Try it: Reproduce exactly, from the data that follows, the line with "website. To ensure", the line with "Questions And Answers.", and every line that lies between them.

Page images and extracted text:

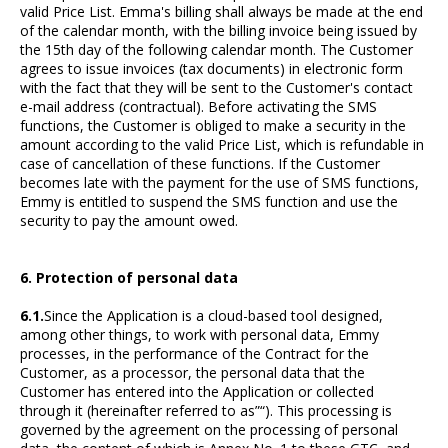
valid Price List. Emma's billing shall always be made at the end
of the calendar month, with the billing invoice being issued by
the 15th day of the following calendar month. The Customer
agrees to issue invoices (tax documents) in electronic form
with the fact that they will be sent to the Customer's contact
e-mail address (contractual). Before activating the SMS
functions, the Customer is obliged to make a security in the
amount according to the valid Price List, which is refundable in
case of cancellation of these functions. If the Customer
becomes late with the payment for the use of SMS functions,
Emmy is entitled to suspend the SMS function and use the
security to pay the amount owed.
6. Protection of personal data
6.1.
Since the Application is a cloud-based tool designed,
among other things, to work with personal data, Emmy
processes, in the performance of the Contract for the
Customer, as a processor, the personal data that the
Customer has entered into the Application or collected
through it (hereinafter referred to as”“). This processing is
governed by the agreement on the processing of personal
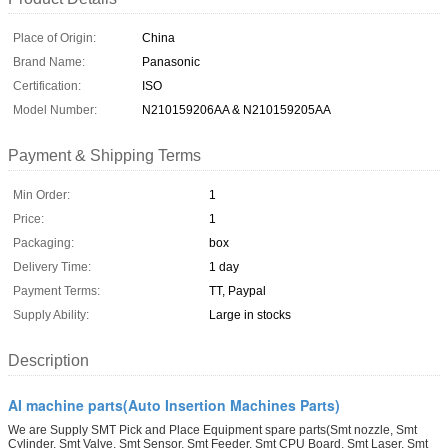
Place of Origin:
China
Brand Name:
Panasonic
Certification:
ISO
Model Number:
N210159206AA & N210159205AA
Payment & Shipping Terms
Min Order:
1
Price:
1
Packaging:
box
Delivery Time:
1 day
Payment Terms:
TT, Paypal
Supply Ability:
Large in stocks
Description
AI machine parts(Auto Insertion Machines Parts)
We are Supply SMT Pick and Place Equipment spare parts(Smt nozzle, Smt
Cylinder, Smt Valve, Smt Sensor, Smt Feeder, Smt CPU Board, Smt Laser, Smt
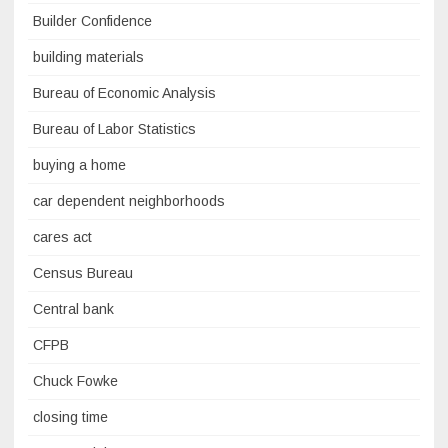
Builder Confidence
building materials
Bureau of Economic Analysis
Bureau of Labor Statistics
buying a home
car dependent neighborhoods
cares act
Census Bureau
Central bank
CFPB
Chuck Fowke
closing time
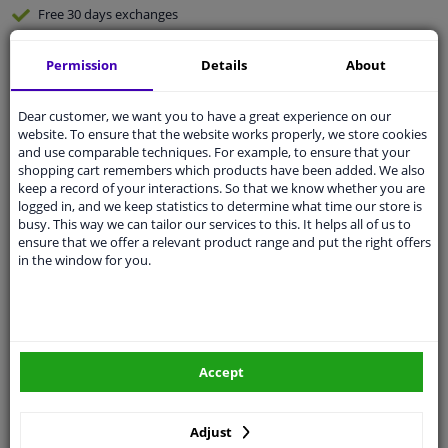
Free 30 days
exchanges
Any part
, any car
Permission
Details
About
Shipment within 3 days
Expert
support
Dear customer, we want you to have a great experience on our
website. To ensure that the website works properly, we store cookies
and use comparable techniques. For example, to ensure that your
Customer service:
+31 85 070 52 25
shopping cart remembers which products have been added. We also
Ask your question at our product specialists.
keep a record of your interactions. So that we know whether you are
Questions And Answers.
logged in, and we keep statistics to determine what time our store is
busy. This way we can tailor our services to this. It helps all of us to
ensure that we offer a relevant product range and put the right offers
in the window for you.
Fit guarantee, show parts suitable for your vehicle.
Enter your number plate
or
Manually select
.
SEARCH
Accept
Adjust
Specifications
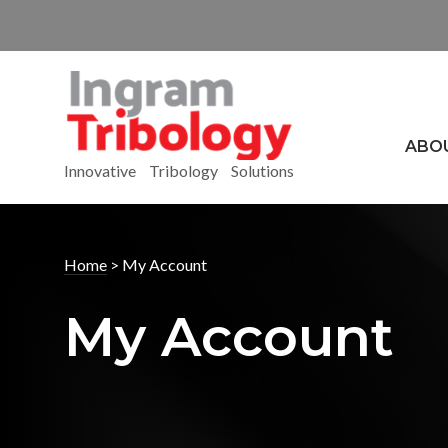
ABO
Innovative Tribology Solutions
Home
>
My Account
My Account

Task response:
website. To ensure that the website works properly, we store cookies
and use comparable techniques. For example, to ensure that your
Customer service:
+31 85 070 52 25
shopping cart remembers which products have been added. We also
Ask your question at our product specialists.
keep a record of your interactions. So that we know whether you are
Questions And Answers.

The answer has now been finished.